In 1755, he went to London with his wife, his sister and brother, and his company. There, he worked with David Garrick of the Drury Lane Theatre, learning new concepts of theatre and the then developing natural style of performance. When the London production of Les Fêtes was completely destroyed by rioters on the eve of the Seven years War, Noverre and his family were forced to go into hiding. He continued to supervise dance spectacles at Drury Lane but without billing. He left London in 1757 wanting to work at the Paris Opéra but realized he would face serious opposition to the expressive style he had developed in London, and chose Lyon instead where he was free to develop new and very different works from the prevailing court ballets. He composed Les Caprices de Galathée, for example, and garbed his dancers in tiger skins and shoes made of tree bark. His naturalist attitude towards costume placed him in the front rank of the French Enlightenment.[1]
Noverre's treatise on dancing and theater expressed his aesthetic theories on the production of ballets and his method of teaching ballet. Noverre wrote this text in London in 1756 and published it in 1760 in Lyon, France. He began his research for his essays in Drury Lane, London where he choreographed for his own troupe of dancers at the Theater Royal under the direction of David Garrick. It was in David Garrick’library that Noverre read modern French literature and ancient Latin treatises on pantomime. Noverre was inspired by the pantomimes that he thought stirred up the audience’s emotions by the use of expressive movement. He proclaimed in his text that ballet should unfold through dramatic movement and the movement should express the relationship between the characters. Noverre named this type of ballet, ballet d’action or pantomime ballet and produced his first serious pantomime ballet called, “Le Judgement de Paris”, in 1751 in Marseilles (International Dictionary of Ballet 1032).
Noverre was most immediately influenced by Jean-Philippe Rameau, Marie Sallé and David Garrick. Rameau was a very influential French composer and music theorist and Noverre was inspired by his dance music that combined programmatic and strongly individual elements. Marie Salle and Noverre were both dance students at the Paris Opera Ballet and met early on in their careers. Marie Salle, a Romantic ballerina with expressive qualities, likely influenced Noverre to write about the importance of expression in dance. David Garrick was an actor and theater director at the Theater Royal. Noverre was inspired by his talent for “histrionics.”(The Encyclopedia of Dance and Ballet 695).

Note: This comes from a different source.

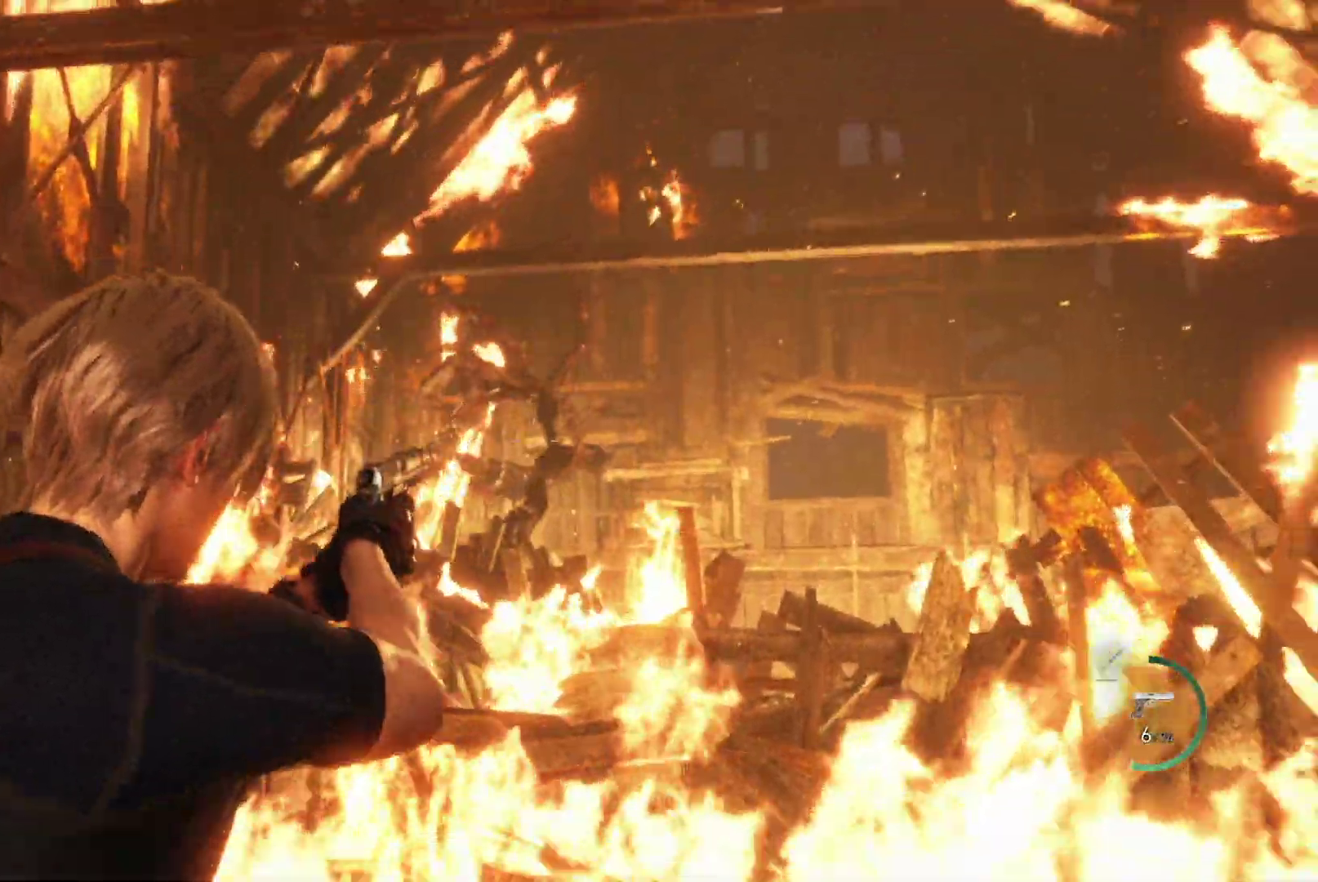
{"dt_ms": 500, "buttons": ["R1"], "left_stick": "center", "right_stick": "center", "events": [[167, "R1", "down"], [167, "left_stick", "right"], [217, "right_stick", "center"], [467, "left_stick", "center"]]}
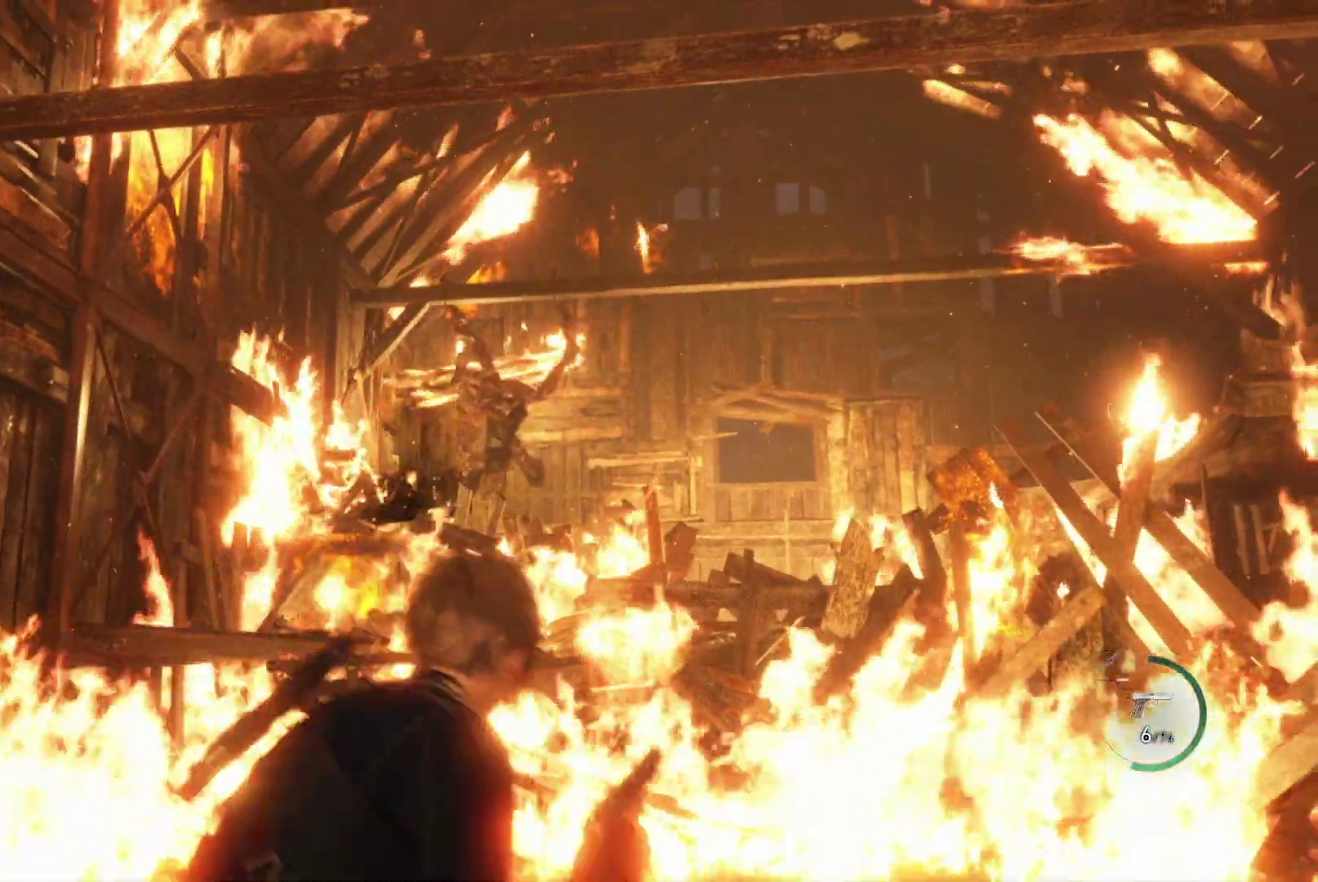
{"dt_ms": 500, "buttons": ["R1"], "left_stick": "center", "right_stick": "down", "events": [[283, "right_stick", "down"]]}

Noverre’s text demanded an end to repressive traditions peculiar to the Paris Opera Ballet, such as stereotypical and cumbersome costumes, and old-fashioned musical styles and choreography. Noverre also discussed the methods for training dancers such as encouraging a student to capitalize on his or her own talents (The Encyclopedia of Dance and Ballet 699). Most of Noverre’s criticisms of dance in his book were directed towards the Paris Opera Ballet because he felt the Paris Opera Ballet created ballets that were an isolated event within Opera lacking meaningful connection with the main theme of the Opera. He criticized the Paris Opera Ballet' use of the mask because it restricted the dancer from showing facial expressions that could bear meaning on their characters. Noverre devoted the whole of his Ninth Letter to the subject of masks and wrote, “ Destroy the masks and” he argued, “we shall gain a soul, and be the best dancers in the world.” Noverre specifically dealt with seven major points in his treatise:
Noverre’s Les Lettres Sur La Danse et Sur Les Ballet had lasting impact on ballet ideology as his text has been printed in almost every European Language and his name is one the most frequently quoted in the literature of dance (Lynham 13). Many of his theories have been implemented in dance classes today and remain a part today’s ideology of dance. For example, his idea that a teacher should encourage students to profit from his or her own talents rather than to imitate a teacher or the style of a popular dancer is a present ideology of dance. Noverre did receive criticism from many of his prominent ballet contemporaries, however his theories have survived longer than any of his ballets, which have not been reproduced for at least two centuries (Lynham 127).